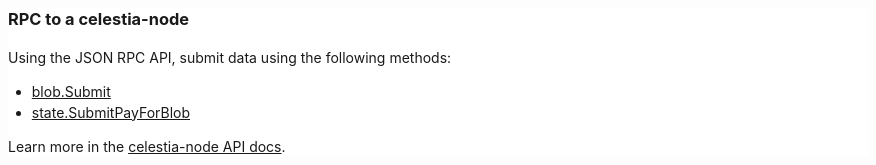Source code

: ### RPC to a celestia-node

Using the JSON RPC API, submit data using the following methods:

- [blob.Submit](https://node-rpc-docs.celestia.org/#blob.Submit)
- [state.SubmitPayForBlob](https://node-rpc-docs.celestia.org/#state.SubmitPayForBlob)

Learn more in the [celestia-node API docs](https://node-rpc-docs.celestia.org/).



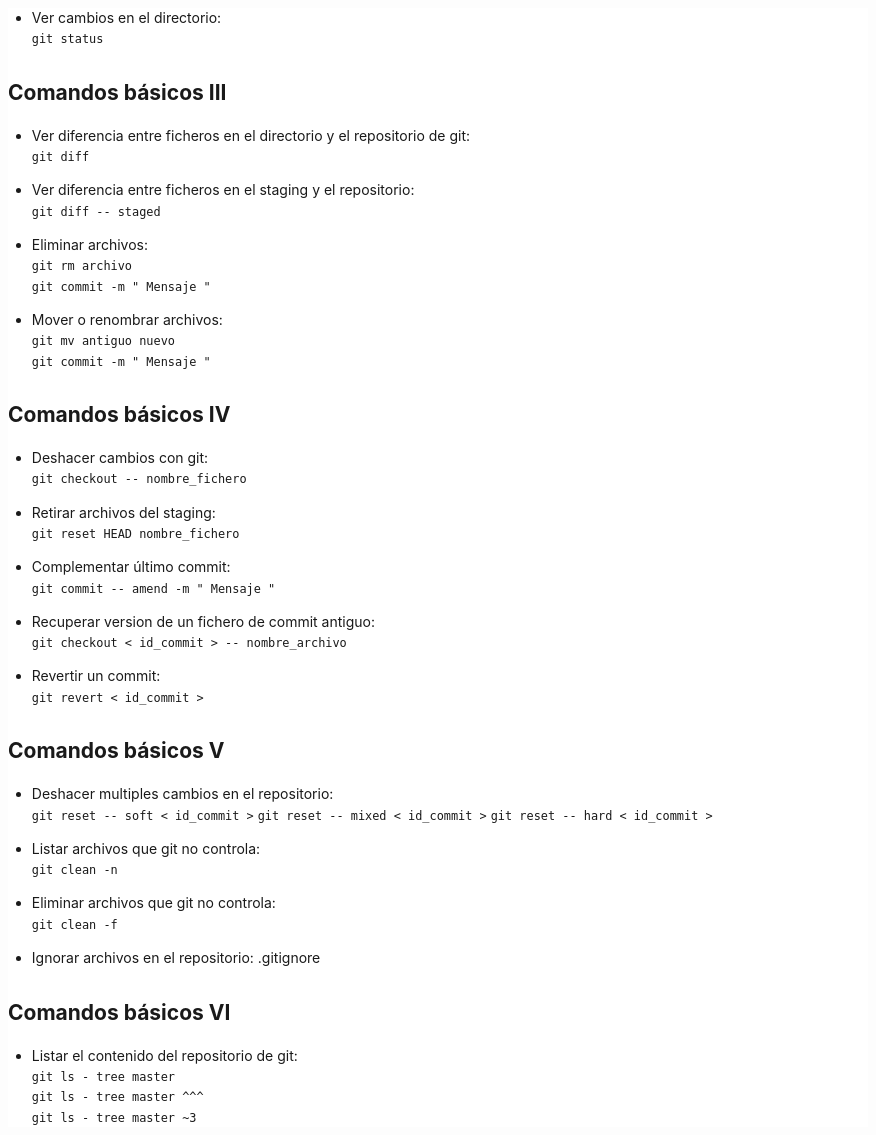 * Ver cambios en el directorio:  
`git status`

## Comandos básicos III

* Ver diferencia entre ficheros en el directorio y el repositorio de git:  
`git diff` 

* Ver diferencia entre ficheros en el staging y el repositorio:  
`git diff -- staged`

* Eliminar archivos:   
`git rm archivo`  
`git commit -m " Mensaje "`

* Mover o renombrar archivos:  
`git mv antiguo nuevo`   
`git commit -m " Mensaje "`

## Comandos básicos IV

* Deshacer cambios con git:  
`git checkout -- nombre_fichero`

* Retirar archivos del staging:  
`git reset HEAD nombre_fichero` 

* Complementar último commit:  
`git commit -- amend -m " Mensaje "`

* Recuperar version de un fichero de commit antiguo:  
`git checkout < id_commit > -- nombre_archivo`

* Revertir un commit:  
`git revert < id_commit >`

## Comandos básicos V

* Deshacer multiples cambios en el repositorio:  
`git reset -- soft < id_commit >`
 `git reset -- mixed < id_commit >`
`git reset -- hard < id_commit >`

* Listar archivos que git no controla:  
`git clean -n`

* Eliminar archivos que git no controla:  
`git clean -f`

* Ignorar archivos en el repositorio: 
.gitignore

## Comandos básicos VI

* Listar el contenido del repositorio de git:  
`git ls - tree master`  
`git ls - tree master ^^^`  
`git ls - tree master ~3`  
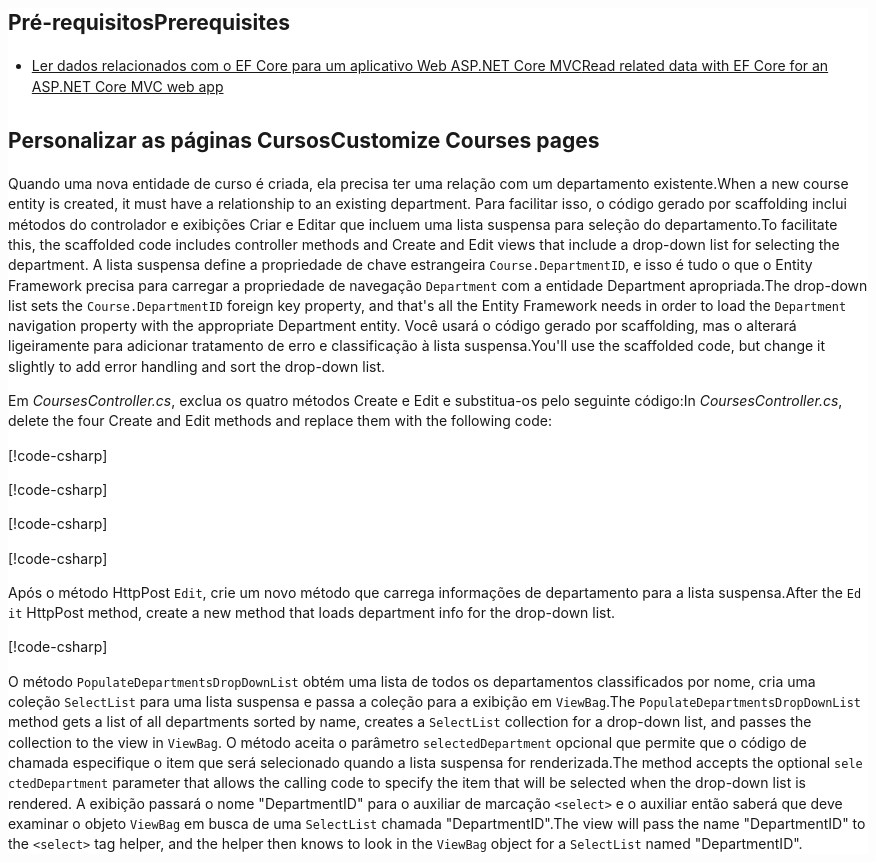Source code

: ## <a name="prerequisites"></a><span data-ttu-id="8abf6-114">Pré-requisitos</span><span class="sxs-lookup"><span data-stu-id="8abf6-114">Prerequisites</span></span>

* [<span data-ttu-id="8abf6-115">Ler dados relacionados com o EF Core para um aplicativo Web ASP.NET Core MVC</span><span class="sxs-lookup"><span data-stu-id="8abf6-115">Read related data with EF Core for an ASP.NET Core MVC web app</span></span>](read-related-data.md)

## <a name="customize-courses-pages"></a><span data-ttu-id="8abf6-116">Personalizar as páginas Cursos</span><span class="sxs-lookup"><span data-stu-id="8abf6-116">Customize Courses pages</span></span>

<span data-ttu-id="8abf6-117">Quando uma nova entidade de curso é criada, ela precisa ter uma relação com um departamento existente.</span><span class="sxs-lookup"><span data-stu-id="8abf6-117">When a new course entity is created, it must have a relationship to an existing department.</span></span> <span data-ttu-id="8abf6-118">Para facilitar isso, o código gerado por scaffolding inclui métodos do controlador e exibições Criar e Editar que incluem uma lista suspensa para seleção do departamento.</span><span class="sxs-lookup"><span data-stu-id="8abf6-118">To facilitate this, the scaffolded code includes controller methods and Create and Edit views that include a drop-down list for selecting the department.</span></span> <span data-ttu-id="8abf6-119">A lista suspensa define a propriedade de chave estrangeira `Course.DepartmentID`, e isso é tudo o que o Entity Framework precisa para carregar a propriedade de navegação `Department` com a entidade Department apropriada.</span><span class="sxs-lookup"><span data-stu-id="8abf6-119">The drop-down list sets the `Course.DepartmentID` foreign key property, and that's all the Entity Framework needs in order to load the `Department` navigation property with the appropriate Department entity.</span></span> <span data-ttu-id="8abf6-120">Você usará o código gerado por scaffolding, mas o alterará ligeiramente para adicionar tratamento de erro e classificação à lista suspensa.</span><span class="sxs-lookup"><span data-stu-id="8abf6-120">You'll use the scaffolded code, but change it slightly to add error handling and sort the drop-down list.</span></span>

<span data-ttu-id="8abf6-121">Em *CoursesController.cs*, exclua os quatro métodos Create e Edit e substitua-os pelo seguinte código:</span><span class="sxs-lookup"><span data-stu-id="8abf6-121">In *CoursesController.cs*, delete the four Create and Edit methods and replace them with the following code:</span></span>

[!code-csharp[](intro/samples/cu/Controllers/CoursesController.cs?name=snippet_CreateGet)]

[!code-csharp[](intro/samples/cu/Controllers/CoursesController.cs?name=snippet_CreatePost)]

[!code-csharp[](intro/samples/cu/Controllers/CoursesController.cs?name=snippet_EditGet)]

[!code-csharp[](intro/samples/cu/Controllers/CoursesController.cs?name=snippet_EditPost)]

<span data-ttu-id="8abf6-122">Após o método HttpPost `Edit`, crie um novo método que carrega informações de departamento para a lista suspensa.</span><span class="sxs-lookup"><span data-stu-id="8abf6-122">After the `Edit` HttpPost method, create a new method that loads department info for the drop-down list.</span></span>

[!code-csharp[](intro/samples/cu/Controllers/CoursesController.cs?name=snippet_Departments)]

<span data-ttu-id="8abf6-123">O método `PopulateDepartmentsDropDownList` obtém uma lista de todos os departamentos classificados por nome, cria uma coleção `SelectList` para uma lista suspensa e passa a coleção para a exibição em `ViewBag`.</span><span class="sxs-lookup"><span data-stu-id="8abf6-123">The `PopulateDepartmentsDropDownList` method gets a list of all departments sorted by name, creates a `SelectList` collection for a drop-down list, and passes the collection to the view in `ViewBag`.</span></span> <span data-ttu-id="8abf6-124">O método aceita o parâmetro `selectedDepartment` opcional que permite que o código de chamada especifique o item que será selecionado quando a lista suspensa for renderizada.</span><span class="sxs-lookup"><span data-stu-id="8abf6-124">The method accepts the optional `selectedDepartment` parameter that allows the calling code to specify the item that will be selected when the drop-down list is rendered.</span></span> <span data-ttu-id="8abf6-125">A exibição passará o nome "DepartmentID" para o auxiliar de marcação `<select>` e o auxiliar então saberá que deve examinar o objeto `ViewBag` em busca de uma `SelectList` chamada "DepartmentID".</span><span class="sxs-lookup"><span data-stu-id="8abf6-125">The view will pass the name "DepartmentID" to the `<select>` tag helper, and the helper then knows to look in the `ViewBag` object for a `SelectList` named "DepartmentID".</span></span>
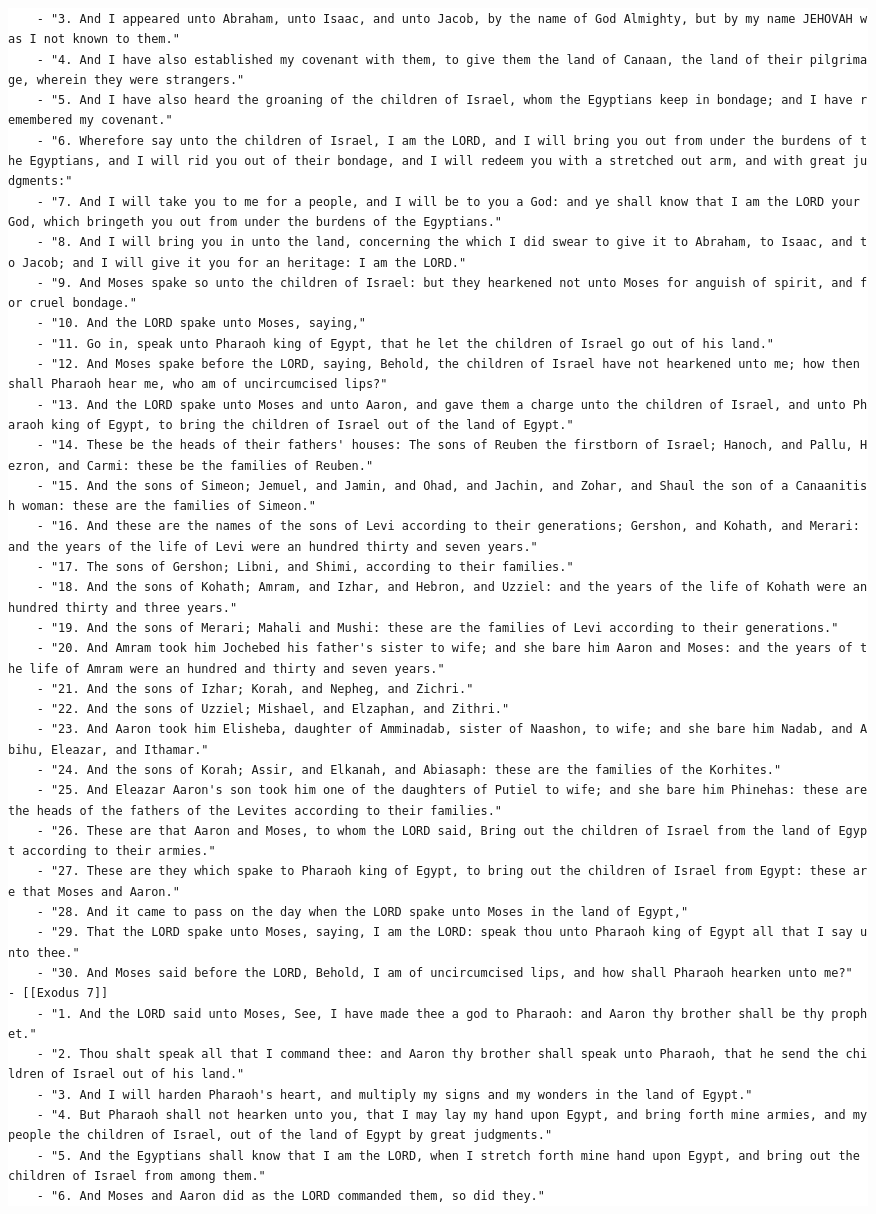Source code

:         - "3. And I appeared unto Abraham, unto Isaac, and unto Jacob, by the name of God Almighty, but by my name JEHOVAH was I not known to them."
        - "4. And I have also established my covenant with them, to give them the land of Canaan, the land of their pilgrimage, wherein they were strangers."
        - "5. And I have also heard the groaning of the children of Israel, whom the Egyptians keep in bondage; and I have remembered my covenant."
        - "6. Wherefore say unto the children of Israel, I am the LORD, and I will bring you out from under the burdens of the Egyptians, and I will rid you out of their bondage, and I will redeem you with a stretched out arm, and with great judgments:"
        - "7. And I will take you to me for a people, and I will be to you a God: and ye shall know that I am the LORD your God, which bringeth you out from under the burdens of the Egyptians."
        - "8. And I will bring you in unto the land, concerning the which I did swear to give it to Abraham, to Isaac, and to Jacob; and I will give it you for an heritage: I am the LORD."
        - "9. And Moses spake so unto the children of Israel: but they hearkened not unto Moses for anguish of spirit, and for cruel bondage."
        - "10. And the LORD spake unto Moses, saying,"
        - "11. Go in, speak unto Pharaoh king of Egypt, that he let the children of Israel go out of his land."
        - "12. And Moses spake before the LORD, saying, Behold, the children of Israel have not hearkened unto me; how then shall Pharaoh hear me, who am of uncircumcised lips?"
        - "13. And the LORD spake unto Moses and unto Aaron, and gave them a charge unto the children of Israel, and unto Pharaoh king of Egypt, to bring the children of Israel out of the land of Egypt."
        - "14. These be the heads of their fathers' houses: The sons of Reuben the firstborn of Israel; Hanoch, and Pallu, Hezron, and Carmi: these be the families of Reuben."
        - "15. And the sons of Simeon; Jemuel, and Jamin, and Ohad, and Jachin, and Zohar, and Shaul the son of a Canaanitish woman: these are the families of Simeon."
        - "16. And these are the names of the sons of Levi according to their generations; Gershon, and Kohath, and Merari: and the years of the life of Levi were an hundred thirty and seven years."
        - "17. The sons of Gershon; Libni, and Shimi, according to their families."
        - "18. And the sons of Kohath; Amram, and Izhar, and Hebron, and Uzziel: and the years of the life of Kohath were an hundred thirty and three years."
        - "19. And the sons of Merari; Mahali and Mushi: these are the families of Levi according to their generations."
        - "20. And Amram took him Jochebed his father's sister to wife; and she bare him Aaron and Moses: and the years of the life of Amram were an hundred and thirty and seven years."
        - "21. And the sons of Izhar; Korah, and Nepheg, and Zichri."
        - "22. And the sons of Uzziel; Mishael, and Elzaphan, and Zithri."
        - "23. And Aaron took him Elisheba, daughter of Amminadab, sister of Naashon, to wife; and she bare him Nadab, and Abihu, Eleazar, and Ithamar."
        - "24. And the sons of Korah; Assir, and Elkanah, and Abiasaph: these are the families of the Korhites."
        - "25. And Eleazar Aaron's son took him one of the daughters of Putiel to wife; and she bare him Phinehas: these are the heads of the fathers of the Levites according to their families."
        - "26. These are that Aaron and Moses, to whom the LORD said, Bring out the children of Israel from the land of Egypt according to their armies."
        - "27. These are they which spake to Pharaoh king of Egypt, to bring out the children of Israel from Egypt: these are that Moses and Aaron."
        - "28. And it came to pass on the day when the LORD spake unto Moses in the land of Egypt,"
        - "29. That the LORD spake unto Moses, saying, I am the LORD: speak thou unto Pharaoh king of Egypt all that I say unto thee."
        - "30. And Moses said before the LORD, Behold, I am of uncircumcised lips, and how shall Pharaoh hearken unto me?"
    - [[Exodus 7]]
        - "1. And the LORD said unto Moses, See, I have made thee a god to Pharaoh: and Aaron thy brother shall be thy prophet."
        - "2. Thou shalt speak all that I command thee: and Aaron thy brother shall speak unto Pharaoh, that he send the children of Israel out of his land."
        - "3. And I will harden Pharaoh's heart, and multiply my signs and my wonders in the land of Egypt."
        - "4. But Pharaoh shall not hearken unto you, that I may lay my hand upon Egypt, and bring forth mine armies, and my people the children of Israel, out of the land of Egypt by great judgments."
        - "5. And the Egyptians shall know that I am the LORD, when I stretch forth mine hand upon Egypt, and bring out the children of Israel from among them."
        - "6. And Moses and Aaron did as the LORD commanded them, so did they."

> Task brief:
Wherever a line in the records contains the word "celestia", copy that line.

> Answer for the task:
: ### RPC to a celestia-node
- [blob.Submit](https://node-rpc-docs.celestia.org/#blob.Submit)
- [state.SubmitPayForBlob](https://node-rpc-docs.celestia.org/#state.SubmitPayForBlob)
Learn more in the [celestia-node API docs](https://node-rpc-docs.celestia.org/).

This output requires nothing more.